* **What this task involves**: Within the data below, how many lines contain "afhankelijk"? Reply with the number only.

+++ Supplied data

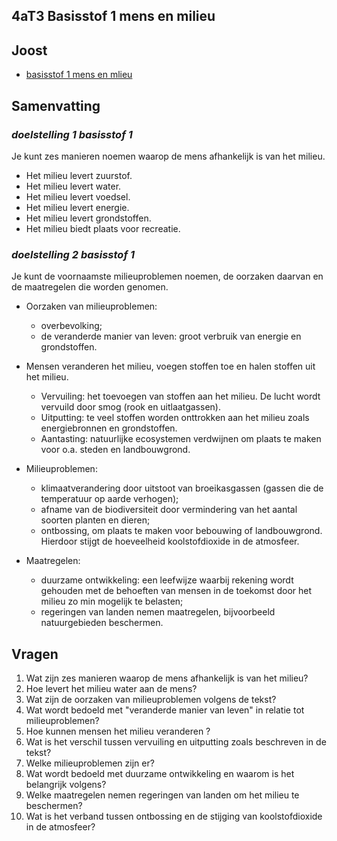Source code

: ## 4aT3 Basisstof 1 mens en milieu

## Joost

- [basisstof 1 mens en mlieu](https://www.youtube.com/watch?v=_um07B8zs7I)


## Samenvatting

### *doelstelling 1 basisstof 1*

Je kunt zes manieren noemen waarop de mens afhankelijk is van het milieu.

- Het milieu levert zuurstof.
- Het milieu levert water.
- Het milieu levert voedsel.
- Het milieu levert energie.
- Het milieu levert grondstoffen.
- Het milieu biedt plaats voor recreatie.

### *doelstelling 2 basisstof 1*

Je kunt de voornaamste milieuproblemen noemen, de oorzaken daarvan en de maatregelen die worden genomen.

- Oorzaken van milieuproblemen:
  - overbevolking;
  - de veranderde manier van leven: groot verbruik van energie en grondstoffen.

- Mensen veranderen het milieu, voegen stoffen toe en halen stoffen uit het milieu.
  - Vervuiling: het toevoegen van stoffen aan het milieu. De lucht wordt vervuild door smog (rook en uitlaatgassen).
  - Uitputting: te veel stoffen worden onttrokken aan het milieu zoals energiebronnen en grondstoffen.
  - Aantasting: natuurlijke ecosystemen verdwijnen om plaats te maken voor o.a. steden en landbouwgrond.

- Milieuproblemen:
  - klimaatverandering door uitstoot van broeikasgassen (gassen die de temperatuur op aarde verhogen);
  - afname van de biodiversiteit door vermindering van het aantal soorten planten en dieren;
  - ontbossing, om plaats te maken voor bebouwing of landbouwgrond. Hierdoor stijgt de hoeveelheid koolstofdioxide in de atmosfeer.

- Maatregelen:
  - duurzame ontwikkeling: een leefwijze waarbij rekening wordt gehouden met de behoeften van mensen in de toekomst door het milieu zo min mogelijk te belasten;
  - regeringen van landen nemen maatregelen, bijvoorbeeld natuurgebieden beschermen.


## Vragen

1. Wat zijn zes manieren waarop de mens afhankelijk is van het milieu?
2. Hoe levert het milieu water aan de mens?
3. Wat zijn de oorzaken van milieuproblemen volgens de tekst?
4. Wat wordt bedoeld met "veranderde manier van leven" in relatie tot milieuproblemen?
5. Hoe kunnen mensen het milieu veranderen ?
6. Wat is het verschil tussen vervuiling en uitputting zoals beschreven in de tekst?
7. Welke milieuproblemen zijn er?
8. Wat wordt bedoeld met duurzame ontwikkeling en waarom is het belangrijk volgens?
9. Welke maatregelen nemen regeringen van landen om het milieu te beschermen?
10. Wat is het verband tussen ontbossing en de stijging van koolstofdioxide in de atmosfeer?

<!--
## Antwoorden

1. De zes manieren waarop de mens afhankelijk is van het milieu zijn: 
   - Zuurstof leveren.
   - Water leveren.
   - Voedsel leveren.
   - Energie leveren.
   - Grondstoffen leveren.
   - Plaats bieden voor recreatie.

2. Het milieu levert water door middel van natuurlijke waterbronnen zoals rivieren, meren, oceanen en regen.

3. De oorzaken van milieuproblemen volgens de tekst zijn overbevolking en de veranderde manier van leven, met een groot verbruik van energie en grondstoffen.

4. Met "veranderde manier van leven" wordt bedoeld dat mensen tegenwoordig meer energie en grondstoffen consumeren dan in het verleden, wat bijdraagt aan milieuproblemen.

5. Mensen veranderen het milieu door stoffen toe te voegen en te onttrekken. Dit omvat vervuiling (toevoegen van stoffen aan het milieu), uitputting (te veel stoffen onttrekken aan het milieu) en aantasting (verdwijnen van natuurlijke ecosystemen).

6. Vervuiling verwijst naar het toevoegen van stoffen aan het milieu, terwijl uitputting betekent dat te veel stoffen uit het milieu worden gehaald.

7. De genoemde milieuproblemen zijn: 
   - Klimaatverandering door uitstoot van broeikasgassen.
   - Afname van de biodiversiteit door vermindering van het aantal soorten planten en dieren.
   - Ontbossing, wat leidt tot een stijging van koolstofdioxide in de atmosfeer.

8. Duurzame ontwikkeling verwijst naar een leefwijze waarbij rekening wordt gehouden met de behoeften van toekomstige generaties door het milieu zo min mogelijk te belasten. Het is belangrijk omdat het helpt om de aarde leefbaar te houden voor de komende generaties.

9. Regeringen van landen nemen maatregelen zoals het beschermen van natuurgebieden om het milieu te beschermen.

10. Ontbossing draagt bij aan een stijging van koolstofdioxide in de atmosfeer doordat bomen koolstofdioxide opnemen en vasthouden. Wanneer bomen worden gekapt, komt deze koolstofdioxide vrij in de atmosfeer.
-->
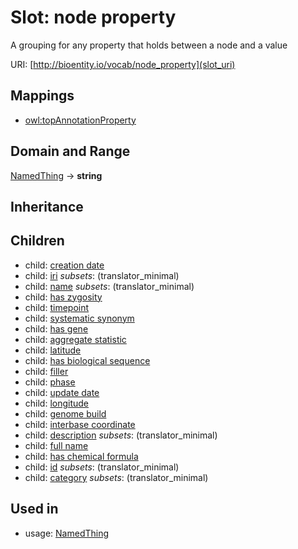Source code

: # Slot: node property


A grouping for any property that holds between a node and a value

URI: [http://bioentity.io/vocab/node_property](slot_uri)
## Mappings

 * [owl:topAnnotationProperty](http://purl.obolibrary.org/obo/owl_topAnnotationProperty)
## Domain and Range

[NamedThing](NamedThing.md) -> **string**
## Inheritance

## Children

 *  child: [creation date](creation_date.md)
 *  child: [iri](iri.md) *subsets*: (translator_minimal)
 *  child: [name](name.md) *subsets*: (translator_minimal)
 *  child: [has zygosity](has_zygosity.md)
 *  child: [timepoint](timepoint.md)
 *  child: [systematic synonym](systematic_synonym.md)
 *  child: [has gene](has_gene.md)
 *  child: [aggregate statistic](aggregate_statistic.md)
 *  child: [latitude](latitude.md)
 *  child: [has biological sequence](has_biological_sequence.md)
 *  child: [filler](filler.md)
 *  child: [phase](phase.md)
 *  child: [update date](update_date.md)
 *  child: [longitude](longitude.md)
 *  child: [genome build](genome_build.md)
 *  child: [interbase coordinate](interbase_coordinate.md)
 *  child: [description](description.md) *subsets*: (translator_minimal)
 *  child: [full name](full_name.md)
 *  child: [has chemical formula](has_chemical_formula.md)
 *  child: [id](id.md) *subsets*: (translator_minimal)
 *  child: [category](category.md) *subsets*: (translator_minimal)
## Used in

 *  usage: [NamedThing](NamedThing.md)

++++++

* **Result of this task**: 3